Computational model of force-driven treadmilling of actin filament in presence of formin and myosin

Roman Avanesyan

We have created computational model of actin polymerization with force calculations. Formin localizes to the barbed end of actin filaments and the process occurs with transitions of energy between formin deformation states. Myosin pulling forces applied on barbed end and on the filament which causes polymerization at barbed end and depolymerization at the pointed end. Formin-tipped, elongating actin filaments which flow backwards in unison. In vitro motility assay with myosin immobilized on surface and propelling actin movement. The main goal of this work that we created the model in which we have turning over of actin filament, so we can observe process during long time and also we have maintenance of tension for long time.

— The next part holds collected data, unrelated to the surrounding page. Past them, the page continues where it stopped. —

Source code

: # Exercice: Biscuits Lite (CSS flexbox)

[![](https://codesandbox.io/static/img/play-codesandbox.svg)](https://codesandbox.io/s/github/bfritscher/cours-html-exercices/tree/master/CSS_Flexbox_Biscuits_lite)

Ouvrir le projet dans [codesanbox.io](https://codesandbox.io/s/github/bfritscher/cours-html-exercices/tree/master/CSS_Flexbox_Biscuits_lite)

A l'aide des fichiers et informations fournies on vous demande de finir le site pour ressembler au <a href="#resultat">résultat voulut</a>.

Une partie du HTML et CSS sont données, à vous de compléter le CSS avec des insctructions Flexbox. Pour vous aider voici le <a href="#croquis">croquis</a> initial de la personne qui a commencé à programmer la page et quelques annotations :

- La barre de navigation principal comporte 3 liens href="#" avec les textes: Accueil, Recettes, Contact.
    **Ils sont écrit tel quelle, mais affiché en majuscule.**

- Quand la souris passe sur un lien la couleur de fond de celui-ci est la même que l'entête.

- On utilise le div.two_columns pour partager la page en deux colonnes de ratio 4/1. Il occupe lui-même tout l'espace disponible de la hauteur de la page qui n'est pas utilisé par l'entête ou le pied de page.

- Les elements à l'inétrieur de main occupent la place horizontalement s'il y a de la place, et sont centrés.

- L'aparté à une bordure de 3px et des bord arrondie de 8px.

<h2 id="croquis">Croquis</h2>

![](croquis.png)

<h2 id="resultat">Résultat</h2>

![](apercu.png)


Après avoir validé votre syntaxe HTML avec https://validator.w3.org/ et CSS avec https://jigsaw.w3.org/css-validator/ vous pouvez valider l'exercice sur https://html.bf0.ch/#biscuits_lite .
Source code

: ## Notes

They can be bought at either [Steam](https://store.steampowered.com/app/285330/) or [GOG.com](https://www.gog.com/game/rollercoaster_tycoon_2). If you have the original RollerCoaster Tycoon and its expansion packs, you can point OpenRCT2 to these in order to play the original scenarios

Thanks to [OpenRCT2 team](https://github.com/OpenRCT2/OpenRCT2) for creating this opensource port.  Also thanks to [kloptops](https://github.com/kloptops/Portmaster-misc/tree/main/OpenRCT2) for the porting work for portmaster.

Actin filament treadmilling by monomer addition at the barbed end (right) and monomer loss at the pointed end (left). Filament undergoes 1-D Brownian motion and some monomers are colored yellow to serve as fiduciary marks.

Force driven actin treadmilling occurs as bound myosins (blue) generate and through the attached monomers (green) transmit force to the optically trapped formin dimer (red). Tension deforms the formin into an open state (red/yellow) which allows for barbed-end monomer addition. Actin filament movement towards the pointed ends (right) allows myosin motors to detach (cyan) and complete their hydrolysis cycle.